Winemaker, Marc Barriot, has discovered a completely new flavor in wine – one that gives the impression of cassis pastry, tons of texture in the mouth, with a burst of citrusy lime leaf. This is a story of pragmatic winemaking with a touch of happy accident. Barriot is a savant at crafting white wines, and they were in such demand that he needed to make more. Much of the vineyards were planted to red grapes – as is typical in Southern France – so Barriot began experimenting with a ‘blanc de noirs’ which translates to ‘white from red’. This practice is typical in Champagne, where red grapes are harvested to make sparkling white wines, but is not common elsewhere. After some experimentation, Barriot realized that in a warm region, like Southern France, his red grapes were perfect for making white wine, if picked a bit early to maintain their tartness.
There is a sweet and sour opportunity here, playing on the red fruit character of the wine, plus the bright acidity because it was picked young. Think pork chop with apples (or really any fruit will do), fresh salads with fruit and goat cheese, mango lime salsa on grilled fish or chicken. It’s both the tart and the sweet that will stand up to this gorgeous conundrum of a wine.

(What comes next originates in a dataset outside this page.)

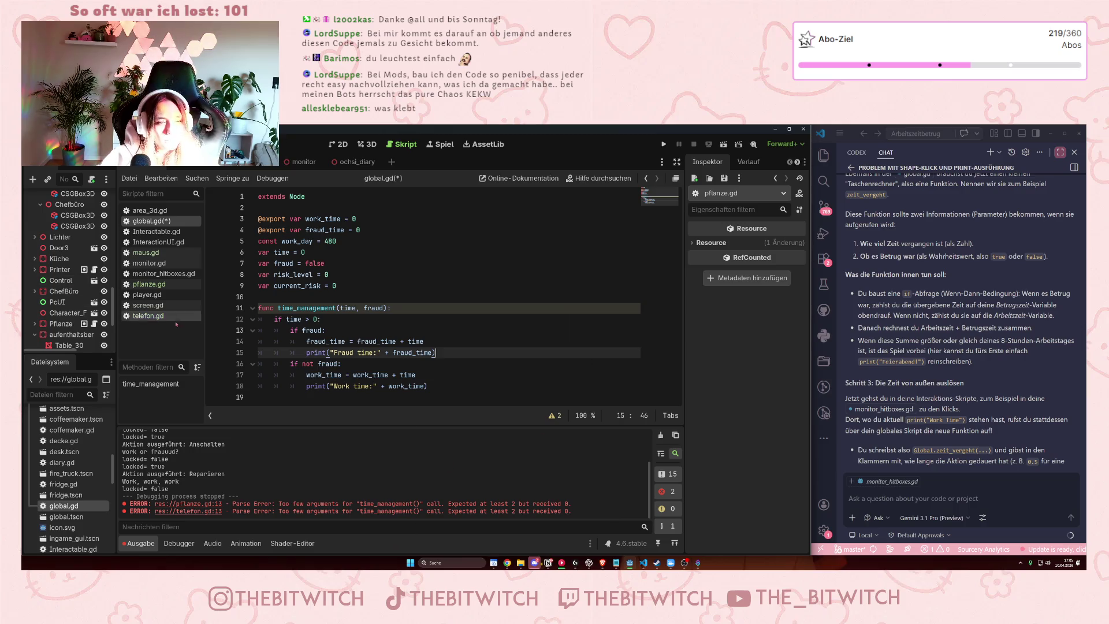
click(332, 333)
key(ctrl+s)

The small estate, Clos de l’Origine, is located in the Fenollèdes hills in the southern French region of Roussillon. Winemaker Marc Barriot and his wife, Caroline, cultivate old vines of Catalan grape varieties (varieties native to Southern France and Spain) and young Syrah, using biodynamic preparations in a very natural winemaking environment. Almost no sulfur is used, everything is spontaneously fermented with natural yeast and bottled by hand.